◆ Do this ◆
Echo the rows below, beginning with the line containing "pose: elev=147.1 azim=110.5" and continuing through the line containing "Dot at: (264, 322)".

(Dataset records)
★ ★ ★ ★ ★ ★ ★
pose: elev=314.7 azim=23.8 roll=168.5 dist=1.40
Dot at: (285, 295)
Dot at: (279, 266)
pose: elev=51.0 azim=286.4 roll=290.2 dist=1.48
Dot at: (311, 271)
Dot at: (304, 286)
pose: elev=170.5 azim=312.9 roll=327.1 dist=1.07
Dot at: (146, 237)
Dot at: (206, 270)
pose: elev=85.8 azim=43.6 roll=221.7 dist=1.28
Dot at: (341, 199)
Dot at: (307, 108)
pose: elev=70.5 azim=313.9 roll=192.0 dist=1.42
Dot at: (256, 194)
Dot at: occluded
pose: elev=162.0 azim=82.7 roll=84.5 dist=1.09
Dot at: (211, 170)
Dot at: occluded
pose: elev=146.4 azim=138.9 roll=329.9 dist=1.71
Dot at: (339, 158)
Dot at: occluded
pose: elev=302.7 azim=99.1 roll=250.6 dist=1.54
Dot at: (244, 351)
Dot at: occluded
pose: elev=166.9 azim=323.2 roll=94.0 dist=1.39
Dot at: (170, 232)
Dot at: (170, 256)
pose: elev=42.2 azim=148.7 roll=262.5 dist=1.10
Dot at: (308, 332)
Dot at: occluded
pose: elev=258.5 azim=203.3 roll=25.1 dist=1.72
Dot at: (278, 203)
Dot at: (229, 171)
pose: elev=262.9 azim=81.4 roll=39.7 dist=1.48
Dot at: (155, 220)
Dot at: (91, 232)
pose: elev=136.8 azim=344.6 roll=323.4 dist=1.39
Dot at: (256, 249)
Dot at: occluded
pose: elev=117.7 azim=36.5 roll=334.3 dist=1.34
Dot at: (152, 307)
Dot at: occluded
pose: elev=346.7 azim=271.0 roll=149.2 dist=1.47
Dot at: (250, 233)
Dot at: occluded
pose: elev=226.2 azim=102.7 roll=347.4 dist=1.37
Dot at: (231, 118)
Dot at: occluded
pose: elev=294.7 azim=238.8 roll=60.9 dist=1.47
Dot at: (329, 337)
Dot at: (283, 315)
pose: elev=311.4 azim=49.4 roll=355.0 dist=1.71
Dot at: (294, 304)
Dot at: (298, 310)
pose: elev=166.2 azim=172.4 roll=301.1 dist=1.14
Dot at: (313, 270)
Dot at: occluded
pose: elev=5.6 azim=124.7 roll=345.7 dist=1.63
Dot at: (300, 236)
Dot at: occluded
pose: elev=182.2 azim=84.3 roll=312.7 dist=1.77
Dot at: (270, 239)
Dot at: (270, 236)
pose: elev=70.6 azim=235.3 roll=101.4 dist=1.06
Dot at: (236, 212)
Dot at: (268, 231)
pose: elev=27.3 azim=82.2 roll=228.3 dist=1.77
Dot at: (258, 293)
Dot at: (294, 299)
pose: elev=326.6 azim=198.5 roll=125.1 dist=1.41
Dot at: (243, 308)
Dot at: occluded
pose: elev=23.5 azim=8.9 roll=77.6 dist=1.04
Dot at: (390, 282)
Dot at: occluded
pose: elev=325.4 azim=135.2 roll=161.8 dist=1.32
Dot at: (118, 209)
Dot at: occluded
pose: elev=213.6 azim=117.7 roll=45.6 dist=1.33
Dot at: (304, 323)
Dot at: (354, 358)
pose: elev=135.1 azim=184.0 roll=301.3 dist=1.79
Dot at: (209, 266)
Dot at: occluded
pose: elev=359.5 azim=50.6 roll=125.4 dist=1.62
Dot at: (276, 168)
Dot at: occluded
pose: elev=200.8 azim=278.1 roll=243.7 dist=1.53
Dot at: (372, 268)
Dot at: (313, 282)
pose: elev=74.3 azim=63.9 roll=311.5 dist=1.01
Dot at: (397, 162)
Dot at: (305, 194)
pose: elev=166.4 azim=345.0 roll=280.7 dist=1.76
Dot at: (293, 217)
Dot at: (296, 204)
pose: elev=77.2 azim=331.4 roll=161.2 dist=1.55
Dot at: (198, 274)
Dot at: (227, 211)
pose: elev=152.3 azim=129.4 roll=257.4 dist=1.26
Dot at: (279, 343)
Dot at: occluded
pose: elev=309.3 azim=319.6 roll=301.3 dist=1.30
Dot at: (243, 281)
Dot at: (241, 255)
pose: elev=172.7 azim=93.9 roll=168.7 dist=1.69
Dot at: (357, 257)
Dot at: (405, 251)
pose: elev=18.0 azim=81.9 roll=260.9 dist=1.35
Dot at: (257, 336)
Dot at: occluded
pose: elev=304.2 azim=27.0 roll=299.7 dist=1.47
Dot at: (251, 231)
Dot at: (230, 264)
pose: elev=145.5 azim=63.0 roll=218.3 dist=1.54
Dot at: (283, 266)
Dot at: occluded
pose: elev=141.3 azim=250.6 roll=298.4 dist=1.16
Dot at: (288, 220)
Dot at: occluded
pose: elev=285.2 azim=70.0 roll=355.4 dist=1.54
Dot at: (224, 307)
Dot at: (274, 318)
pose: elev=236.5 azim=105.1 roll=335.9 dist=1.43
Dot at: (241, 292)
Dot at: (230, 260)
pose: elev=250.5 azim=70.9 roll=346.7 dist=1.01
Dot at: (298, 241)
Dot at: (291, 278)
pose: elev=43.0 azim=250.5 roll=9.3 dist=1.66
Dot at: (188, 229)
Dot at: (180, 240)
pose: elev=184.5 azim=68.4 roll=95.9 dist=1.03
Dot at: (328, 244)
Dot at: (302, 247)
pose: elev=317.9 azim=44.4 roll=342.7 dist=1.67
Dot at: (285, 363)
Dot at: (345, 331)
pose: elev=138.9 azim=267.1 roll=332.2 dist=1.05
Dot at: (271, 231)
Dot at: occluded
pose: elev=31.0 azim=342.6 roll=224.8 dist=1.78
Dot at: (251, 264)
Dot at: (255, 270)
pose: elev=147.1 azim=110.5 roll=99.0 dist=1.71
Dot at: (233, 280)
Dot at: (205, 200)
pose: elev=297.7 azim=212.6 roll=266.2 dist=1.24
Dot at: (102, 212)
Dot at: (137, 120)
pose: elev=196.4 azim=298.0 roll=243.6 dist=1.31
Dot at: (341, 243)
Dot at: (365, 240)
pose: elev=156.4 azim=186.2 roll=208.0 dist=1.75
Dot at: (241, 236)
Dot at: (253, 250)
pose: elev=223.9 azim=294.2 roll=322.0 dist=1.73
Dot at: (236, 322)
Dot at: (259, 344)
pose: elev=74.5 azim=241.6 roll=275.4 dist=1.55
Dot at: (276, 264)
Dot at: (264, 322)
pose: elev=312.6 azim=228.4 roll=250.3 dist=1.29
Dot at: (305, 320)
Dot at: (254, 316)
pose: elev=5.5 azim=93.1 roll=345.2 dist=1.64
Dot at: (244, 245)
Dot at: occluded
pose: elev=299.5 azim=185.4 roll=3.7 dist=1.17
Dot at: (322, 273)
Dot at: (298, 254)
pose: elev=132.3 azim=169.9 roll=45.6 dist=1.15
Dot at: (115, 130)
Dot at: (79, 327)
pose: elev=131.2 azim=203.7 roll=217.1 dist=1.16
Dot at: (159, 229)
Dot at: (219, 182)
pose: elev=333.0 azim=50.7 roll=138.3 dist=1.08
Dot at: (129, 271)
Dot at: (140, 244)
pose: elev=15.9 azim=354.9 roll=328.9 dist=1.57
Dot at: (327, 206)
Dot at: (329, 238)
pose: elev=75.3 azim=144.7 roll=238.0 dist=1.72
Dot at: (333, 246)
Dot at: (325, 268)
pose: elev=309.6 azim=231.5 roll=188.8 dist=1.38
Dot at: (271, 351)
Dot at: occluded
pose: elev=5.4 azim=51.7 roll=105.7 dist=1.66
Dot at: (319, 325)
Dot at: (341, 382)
★ ★ ★ ★ ★ ★ ★
◆ Solved exercise ◆
pose: elev=147.1 azim=110.5 roll=99.0 dist=1.71
Dot at: (233, 280)
Dot at: (205, 200)
pose: elev=297.7 azim=212.6 roll=266.2 dist=1.24
Dot at: (102, 212)
Dot at: (137, 120)
pose: elev=196.4 azim=298.0 roll=243.6 dist=1.31
Dot at: (341, 243)
Dot at: (365, 240)
pose: elev=156.4 azim=186.2 roll=208.0 dist=1.75
Dot at: (241, 236)
Dot at: (253, 250)
pose: elev=223.9 azim=294.2 roll=322.0 dist=1.73
Dot at: (236, 322)
Dot at: (259, 344)
pose: elev=74.5 azim=241.6 roll=275.4 dist=1.55
Dot at: (276, 264)
Dot at: (264, 322)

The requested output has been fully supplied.